## Job
Output every record word for word.

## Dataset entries
——

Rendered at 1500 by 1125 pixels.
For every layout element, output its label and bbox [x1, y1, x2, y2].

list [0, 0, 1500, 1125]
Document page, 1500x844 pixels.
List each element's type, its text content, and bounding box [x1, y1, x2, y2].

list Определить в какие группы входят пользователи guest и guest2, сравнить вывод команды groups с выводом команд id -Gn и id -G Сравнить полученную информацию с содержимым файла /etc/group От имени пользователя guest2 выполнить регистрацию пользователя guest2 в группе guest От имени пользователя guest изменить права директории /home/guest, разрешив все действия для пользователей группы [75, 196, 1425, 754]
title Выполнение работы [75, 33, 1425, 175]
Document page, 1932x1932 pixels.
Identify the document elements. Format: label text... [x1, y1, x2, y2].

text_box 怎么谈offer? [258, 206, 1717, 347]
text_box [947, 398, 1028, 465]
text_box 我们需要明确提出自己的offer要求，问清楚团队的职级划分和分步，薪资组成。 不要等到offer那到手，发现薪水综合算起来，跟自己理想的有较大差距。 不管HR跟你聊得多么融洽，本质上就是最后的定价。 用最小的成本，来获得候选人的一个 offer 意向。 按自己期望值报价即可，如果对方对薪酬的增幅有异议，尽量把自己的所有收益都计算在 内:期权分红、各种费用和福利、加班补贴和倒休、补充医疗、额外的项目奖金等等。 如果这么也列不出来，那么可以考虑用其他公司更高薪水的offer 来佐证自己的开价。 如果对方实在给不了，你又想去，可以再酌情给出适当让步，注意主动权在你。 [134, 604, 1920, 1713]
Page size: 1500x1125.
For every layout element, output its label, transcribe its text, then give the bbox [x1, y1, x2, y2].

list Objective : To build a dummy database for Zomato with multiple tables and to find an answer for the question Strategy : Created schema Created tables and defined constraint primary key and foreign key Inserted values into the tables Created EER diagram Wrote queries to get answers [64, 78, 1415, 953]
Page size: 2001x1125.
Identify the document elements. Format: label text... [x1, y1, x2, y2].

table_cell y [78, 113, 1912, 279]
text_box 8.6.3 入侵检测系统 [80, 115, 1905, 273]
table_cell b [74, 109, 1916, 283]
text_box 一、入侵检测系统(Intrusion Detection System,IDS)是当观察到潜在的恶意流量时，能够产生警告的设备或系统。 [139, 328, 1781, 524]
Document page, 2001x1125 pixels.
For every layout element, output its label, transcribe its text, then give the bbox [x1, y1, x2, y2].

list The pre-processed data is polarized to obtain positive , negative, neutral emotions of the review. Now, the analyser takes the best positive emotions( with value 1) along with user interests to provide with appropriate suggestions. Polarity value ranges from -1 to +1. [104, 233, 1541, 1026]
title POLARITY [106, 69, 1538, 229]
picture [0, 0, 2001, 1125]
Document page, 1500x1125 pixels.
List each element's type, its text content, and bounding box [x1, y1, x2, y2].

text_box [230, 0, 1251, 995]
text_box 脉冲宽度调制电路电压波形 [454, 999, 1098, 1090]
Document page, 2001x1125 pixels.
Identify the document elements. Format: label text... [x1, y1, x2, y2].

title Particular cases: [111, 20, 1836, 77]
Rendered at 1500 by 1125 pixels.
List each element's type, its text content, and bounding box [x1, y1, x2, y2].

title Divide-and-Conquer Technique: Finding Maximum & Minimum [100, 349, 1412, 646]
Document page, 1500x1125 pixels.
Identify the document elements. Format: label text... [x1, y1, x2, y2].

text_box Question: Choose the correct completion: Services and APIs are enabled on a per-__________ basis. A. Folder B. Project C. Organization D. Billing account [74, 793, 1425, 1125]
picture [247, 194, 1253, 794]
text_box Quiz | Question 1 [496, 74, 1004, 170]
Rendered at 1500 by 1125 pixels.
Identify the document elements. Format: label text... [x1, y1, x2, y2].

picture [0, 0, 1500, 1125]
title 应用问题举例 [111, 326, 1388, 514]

——

## Response to this task
Rendered at 1500 by 1125 pixels.
For every layout element, output its label and bbox [x1, y1, x2, y2].

list [0, 0, 1500, 1125]
Document page, 1500x844 pixels.
List each element's type, its text content, and bounding box [x1, y1, x2, y2].

list Определить в какие группы входят пользователи guest и guest2, сравнить вывод команды groups с выводом команд id -Gn и id -G Сравнить полученную информацию с содержимым файла /etc/group От имени пользователя guest2 выполнить регистрацию пользователя guest2 в группе guest От имени пользователя guest изменить права директории /home/guest, разрешив все действия для пользователей группы [75, 196, 1425, 754]
title Выполнение работы [75, 33, 1425, 175]
Document page, 1932x1932 pixels.
Identify the document elements. Format: label text... [x1, y1, x2, y2].

text_box 怎么谈offer? [258, 206, 1717, 347]
text_box [947, 398, 1028, 465]
text_box 我们需要明确提出自己的offer要求，问清楚团队的职级划分和分步，薪资组成。 不要等到offer那到手，发现薪水综合算起来，跟自己理想的有较大差距。 不管HR跟你聊得多么融洽，本质上就是最后的定价。 用最小的成本，来获得候选人的一个 offer 意向。 按自己期望值报价即可，如果对方对薪酬的增幅有异议，尽量把自己的所有收益都计算在 内:期权分红、各种费用和福利、加班补贴和倒休、补充医疗、额外的项目奖金等等。 如果这么也列不出来，那么可以考虑用其他公司更高薪水的offer 来佐证自己的开价。 如果对方实在给不了，你又想去，可以再酌情给出适当让步，注意主动权在你。 [134, 604, 1920, 1713]
Page size: 1500x1125.
For every layout element, output its label, transcribe its text, then give the bbox [x1, y1, x2, y2].

list Objective : To build a dummy database for Zomato with multiple tables and to find an answer for the question Strategy : Created schema Created tables and defined constraint primary key and foreign key Inserted values into the tables Created EER diagram Wrote queries to get answers [64, 78, 1415, 953]
Page size: 2001x1125.
Identify the document elements. Format: label text... [x1, y1, x2, y2].

table_cell y [78, 113, 1912, 279]
text_box 8.6.3 入侵检测系统 [80, 115, 1905, 273]
table_cell b [74, 109, 1916, 283]
text_box 一、入侵检测系统(Intrusion Detection System,IDS)是当观察到潜在的恶意流量时，能够产生警告的设备或系统。 [139, 328, 1781, 524]
Document page, 2001x1125 pixels.
For every layout element, output its label, transcribe its text, then give the bbox [x1, y1, x2, y2].

list The pre-processed data is polarized to obtain positive , negative, neutral emotions of the review. Now, the analyser takes the best positive emotions( with value 1) along with user interests to provide with appropriate suggestions. Polarity value ranges from -1 to +1. [104, 233, 1541, 1026]
title POLARITY [106, 69, 1538, 229]
picture [0, 0, 2001, 1125]
Document page, 1500x1125 pixels.
List each element's type, its text content, and bounding box [x1, y1, x2, y2].

text_box [230, 0, 1251, 995]
text_box 脉冲宽度调制电路电压波形 [454, 999, 1098, 1090]
Document page, 2001x1125 pixels.
Identify the document elements. Format: label text... [x1, y1, x2, y2].

title Particular cases: [111, 20, 1836, 77]
Rendered at 1500 by 1125 pixels.
List each element's type, its text content, and bounding box [x1, y1, x2, y2].

title Divide-and-Conquer Technique: Finding Maximum & Minimum [100, 349, 1412, 646]
Document page, 1500x1125 pixels.
Identify the document elements. Format: label text... [x1, y1, x2, y2].

text_box Question: Choose the correct completion: Services and APIs are enabled on a per-__________ basis. A. Folder B. Project C. Organization D. Billing account [74, 793, 1425, 1125]
picture [247, 194, 1253, 794]
text_box Quiz | Question 1 [496, 74, 1004, 170]
Rendered at 1500 by 1125 pixels.
Identify the document elements. Format: label text... [x1, y1, x2, y2].

picture [0, 0, 1500, 1125]
title 应用问题举例 [111, 326, 1388, 514]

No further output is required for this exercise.